*Brief*. Would you repeat the listing below exactly, with no pictures in it?

*Data records*.

_ _ _ _ _ _ _

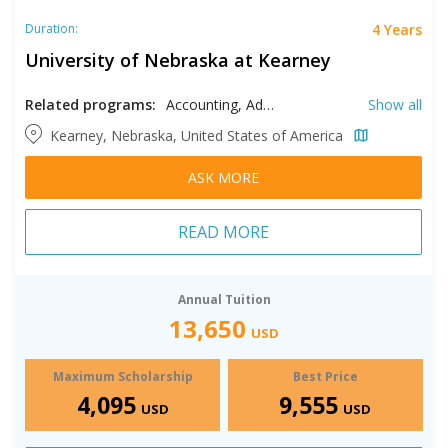
4 Years
Duration:
University of Nebraska at Kearney
Related programs:
Accounting, Advertising, Agribusiness, Art History, Astronomy, Astrophysics, Aviation Management, Biology, Business, Chemistry, Communication, Computer Science, Construction Management, Criminal Justice, Cyber Security, Earth Sciences, Economics, Education, Engineering, English, Exercise Science, Family Studies, Finance, French, Geography, German, Health Sciences, History, Industrial Distribution, Industrial Technology, Information Networking and Telecommunications, Information Technology, Interior Design, International Studies, Journalism, Kinesiology, Management, Marketing, Mathematics, Modern Languages, Molecular Biology, Multimedia, Music, Nursing, Philosophy, Physical Sciences, Physics, Political Science, Pre-Cardiovascular Perfusion, Pre-Chiropractic, Pre-Dental, Pre-Dental Hygiene, Pre-Health Information Management, Pre-Law, Pre-Medical, Pre-Meteorology, Pre-Mortuary Science, Pre-Nursing, Pre-Occupational Therapy, Pre-Optometry, Pre-Osteopathy, Pre-Pharmacy, Pre-Physical Threrapy, Pre-Physicians Assistant, Pre-Podiatry, Pre-Radiologic Technology, Pre-Respiratory Therapy, Pre-Veterinary, Psychology, Public Administration, Public Relations, Recreation Management, Social Work, Sociology, Spanish, Sport Management, Sport Science, Studio Arts, Supply Chain Management, Theatre Arts, Visual Communication Design
Show all
Kearney, Nebraska, United States of America
ASK MORE
READ MORE
Annual Tuition
13,650
USD
Maximum Scholarship
Best Price
4,095
9,555
USD
USD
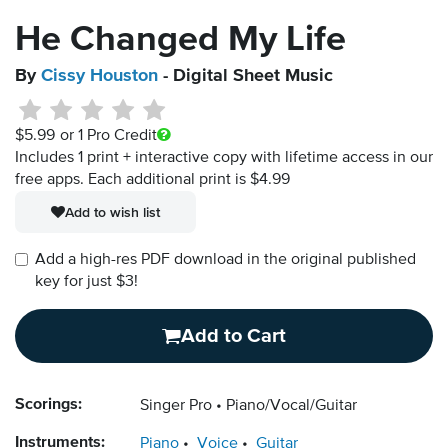
He Changed My Life
By
Cissy Houston
- Digital Sheet Music
$5.99
or 1 Pro Credit
Includes 1 print + interactive copy with lifetime access in our
free apps.
Each additional print is $4.99
Add to wish list
Add a high-res PDF download in the original published
key for just $3!
Add to Cart
Scorings:
Singer Pro
Piano/Vocal/Guitar
Instruments:
Piano
Voice
Guitar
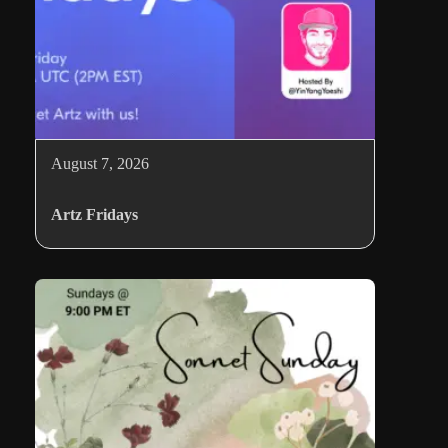
August 7, 2026
Artz Fridays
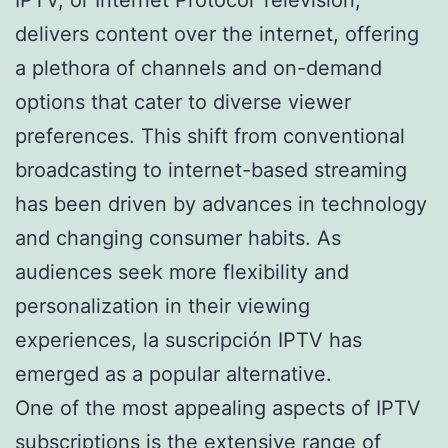
delivers content over the internet, offering
a plethora of channels and on-demand
options that cater to diverse viewer
preferences. This shift from conventional
broadcasting to internet-based streaming
has been driven by advances in technology
and changing consumer habits. As
audiences seek more flexibility and
personalization in their viewing
experiences, la suscripción IPTV has
emerged as a popular alternative.
One of the most appealing aspects of IPTV
subscriptions is the extensive range of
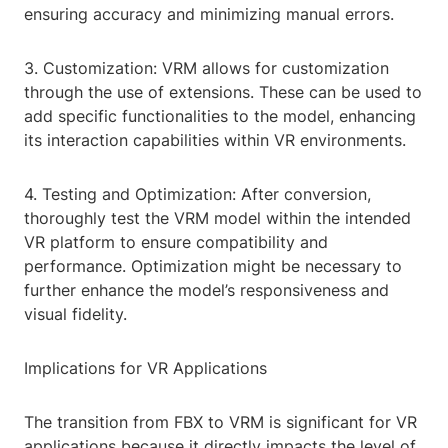
ensuring accuracy and minimizing manual errors.
3. Customization: VRM allows for customization
through the use of extensions. These can be used to
add specific functionalities to the model, enhancing
its interaction capabilities within VR environments.
4. Testing and Optimization: After conversion,
thoroughly test the VRM model within the intended
VR platform to ensure compatibility and
performance. Optimization might be necessary to
further enhance the model’s responsiveness and
visual fidelity.
Implications for VR Applications
The transition from FBX to VRM is significant for VR
applications because it directly impacts the level of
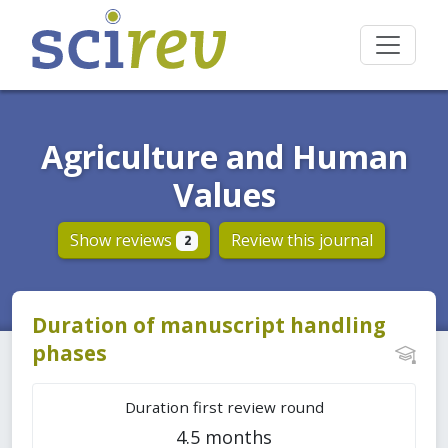
Agriculture and Human
Values
Show reviews
Review this journal
2
Duration of manuscript handling
phases
Duration first review round
4.5 months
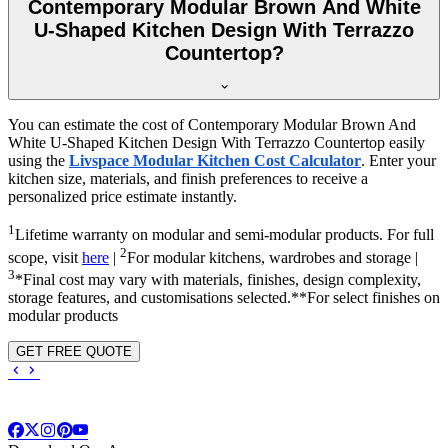
Contemporary Modular Brown And White
U-Shaped Kitchen Design With Terrazzo
Countertop?
You can estimate the cost of Contemporary Modular Brown And
White U-Shaped Kitchen Design With Terrazzo Countertop easily
using the
Livspace Modular Kitchen Cost Calculator
. Enter your
kitchen size, materials, and finish preferences to receive a
personalized price estimate instantly.
1
Lifetime warranty on modular and semi-modular products. For full
2
scope, visit
here
|
For modular kitchens, wardrobes and storage |
3
*Final cost may vary with materials, finishes, design complexity,
storage features, and customisations selected.**For select finishes on
modular products
GET FREE QUOTE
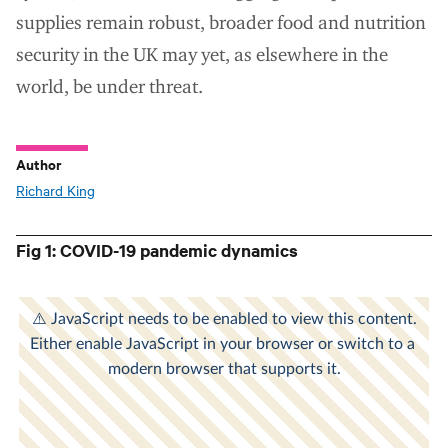
supplies remain robust, broader food and nutrition
security in the UK may yet, as elsewhere in the
world, be under threat.
Author
Richard King
Fig 1: COVID-19 pandemic dynamics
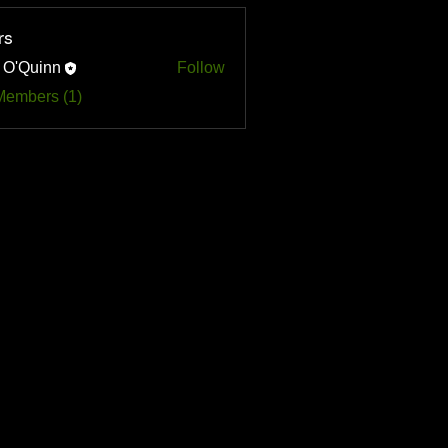
rs
 O'Quinn
Follow
uinn
Members (1)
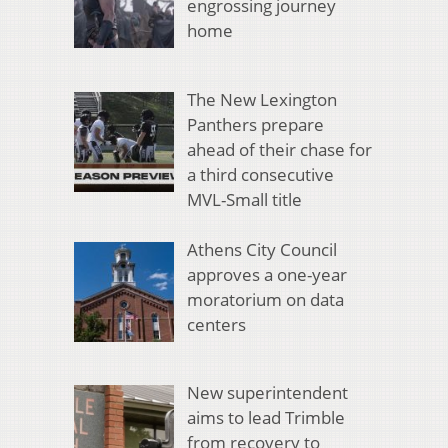
engrossing journey
home
The New Lexington
Panthers prepare
ahead of their chase for
a third consecutive
MVL-Small title
Athens City Council
approves a one-year
moratorium on data
centers
New superintendent
aims to lead Trimble
from recovery to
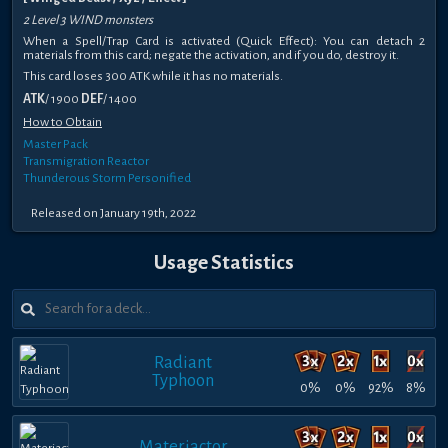
2 Level 3 WIND monsters
When a Spell/Trap Card is activated (Quick Effect): You can detach 2
materials from this card; negate the activation, and if you do, destroy it.
This card loses 300 ATK while it has no materials.
ATK
/ 1900
DEF
/ 1400
How to Obtain
Master Pack
Transmigration Reactor
Thunderous Storm Personified
Released on January 19th, 2022
Usage Statistics
Radiant
Typhoon
0%
0%
92%
8%
Materiactor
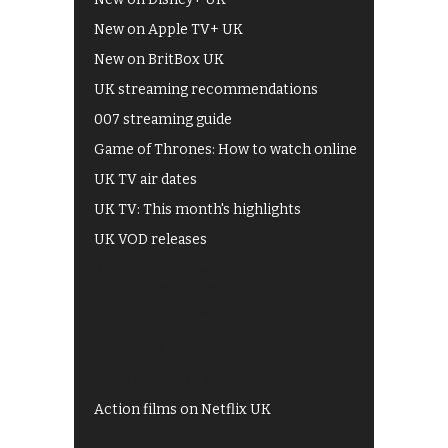
New on Apple TV+ UK
New on BritBox UK
UK streaming recommendations
007 streaming guide
Game of Thrones: How to watch online
UK TV air dates
UK TV: This month's highlights
UK VOD releases
Best of BBC iPlayer
All 4 recommendations
Shows on ITV Hub
My5
UKTV Play
Films on BBC iPlayer
Action films on Netflix UK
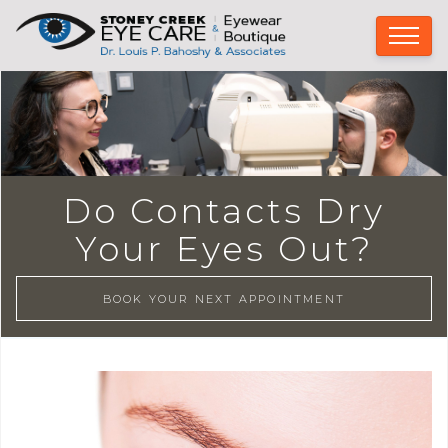
Do Contacts Dry
Your Eyes Out?
BOOK YOUR NEXT APPOINTMENT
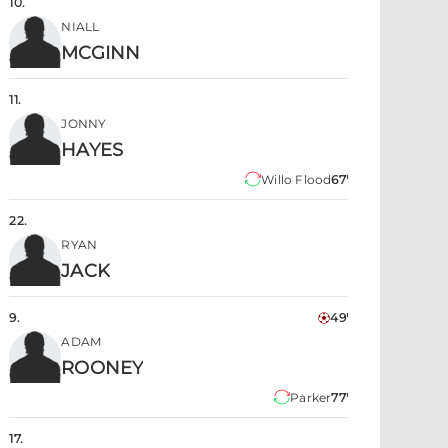
10
.
NIALL
MCGINN
11
.
JONNY
HAYES
Willo Flood
67'
22
.
RYAN
JACK
9
.
49'
ADAM
ROONEY
Parker
77'
17
.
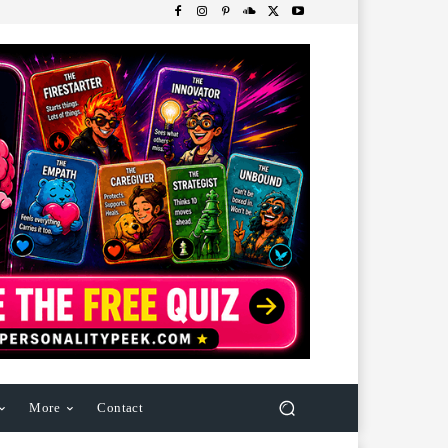
More
Contact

_ _ _ _ _ _ _

*Result of the exercise*.
4 Years
Duration:
University of Nebraska at Kearney
Related programs:
Accounting, Advertising, Agribusiness, Art History, Astronomy, Astrophysics, Aviation Management, Biology, Business, Chemistry, Communication, Computer Science, Construction Management, Criminal Justice, Cyber Security, Earth Sciences, Economics, Education, Engineering, English, Exercise Science, Family Studies, Finance, French, Geography, German, Health Sciences, History, Industrial Distribution, Industrial Technology, Information Networking and Telecommunications, Information Technology, Interior Design, International Studies, Journalism, Kinesiology, Management, Marketing, Mathematics, Modern Languages, Molecular Biology, Multimedia, Music, Nursing, Philosophy, Physical Sciences, Physics, Political Science, Pre-Cardiovascular Perfusion, Pre-Chiropractic, Pre-Dental, Pre-Dental Hygiene, Pre-Health Information Management, Pre-Law, Pre-Medical, Pre-Meteorology, Pre-Mortuary Science, Pre-Nursing, Pre-Occupational Therapy, Pre-Optometry, Pre-Osteopathy, Pre-Pharmacy, Pre-Physical Threrapy, Pre-Physicians Assistant, Pre-Podiatry, Pre-Radiologic Technology, Pre-Respiratory Therapy, Pre-Veterinary, Psychology, Public Administration, Public Relations, Recreation Management, Social Work, Sociology, Spanish, Sport Management, Sport Science, Studio Arts, Supply Chain Management, Theatre Arts, Visual Communication Design
Show all
Kearney, Nebraska, United States of America
ASK MORE
READ MORE
Annual Tuition
13,650
USD
Maximum Scholarship
Best Price
4,095
9,555
USD
USD
He Changed My Life
By
Cissy Houston
- Digital Sheet Music
$5.99
or 1 Pro Credit
Includes 1 print + interactive copy with lifetime access in our
free apps.
Each additional print is $4.99
Add to wish list
Add a high-res PDF download in the original published
key for just $3!
Add to Cart
Scorings:
Singer Pro
Piano/Vocal/Guitar
Instruments:
Piano
Voice
Guitar
August 7, 2026
Artz Fridays
delivers content over the internet, offering
a plethora of channels and on-demand
options that cater to diverse viewer
preferences. This shift from conventional
broadcasting to internet-based streaming
has been driven by advances in technology
and changing consumer habits. As
audiences seek more flexibility and
personalization in their viewing
experiences, la suscripción IPTV has
emerged as a popular alternative.
One of the most appealing aspects of IPTV
subscriptions is the extensive range of
ensuring accuracy and minimizing manual errors.
3. Customization: VRM allows for customization
through the use of extensions. These can be used to
add specific functionalities to the model, enhancing
its interaction capabilities within VR environments.
4. Testing and Optimization: After conversion,
thoroughly test the VRM model within the intended
VR platform to ensure compatibility and
performance. Optimization might be necessary to
further enhance the model’s responsiveness and
visual fidelity.
Implications for VR Applications
The transition from FBX to VRM is significant for VR
applications because it directly impacts the level of
Agriculture and Human
Values
Show reviews
Review this journal
2
Duration of manuscript handling
phases
Duration first review round
4.5 months
Contemporary Modular Brown And White
U-Shaped Kitchen Design With Terrazzo
Countertop?
You can estimate the cost of Contemporary Modular Brown And
White U-Shaped Kitchen Design With Terrazzo Countertop easily
using the
Livspace Modular Kitchen Cost Calculator
. Enter your
kitchen size, materials, and finish preferences to receive a
personalized price estimate instantly.
1
Lifetime warranty on modular and semi-modular products. For full
2
scope, visit
here
|
For modular kitchens, wardrobes and storage |
3
*Final cost may vary with materials, finishes, design complexity,
storage features, and customisations selected.**For select finishes on
modular products
GET FREE QUOTE
supplies remain robust, broader food and nutrition
security in the UK may yet, as elsewhere in the
world, be under threat.
Author
Richard King
Fig 1: COVID-19 pandemic dynamics
rs
 O'Quinn
Follow
uinn
Members (1)
engrossing journey
home
The New Lexington
Panthers prepare
ahead of their chase for
a third consecutive
MVL-Small title
Athens City Council
approves a one-year
moratorium on data
centers
New superintendent
aims to lead Trimble
from recovery to
2 Level 3 WIND monsters
When a Spell/Trap Card is activated (Quick Effect): You can detach 2
materials from this card; negate the activation, and if you do, destroy it.
This card loses 300 ATK while it has no materials.
ATK
/ 1900
DEF
/ 1400
How to Obtain
Master Pack
Transmigration Reactor
Thunderous Storm Personified
Released on January 19th, 2022
Usage Statistics
Radiant
Typhoon
0%
0%
92%
8%
Materiactor
New on Apple TV+ UK
New on BritBox UK
UK streaming recommendations
007 streaming guide
Game of Thrones: How to watch online
UK TV air dates
UK TV: This month's highlights
UK VOD releases
Best of BBC iPlayer
All 4 recommendations
Shows on ITV Hub
My5
UKTV Play
Films on BBC iPlayer
Action films on Netflix UK
Do Contacts Dry
Your Eyes Out?
BOOK YOUR NEXT APPOINTMENT
10
.
NIALL
MCGINN
11
.
JONNY
HAYES
Willo Flood
67'
22
.
RYAN
JACK
9
.
49'
ADAM
ROONEY
Parker
77'
17
.
More
Contact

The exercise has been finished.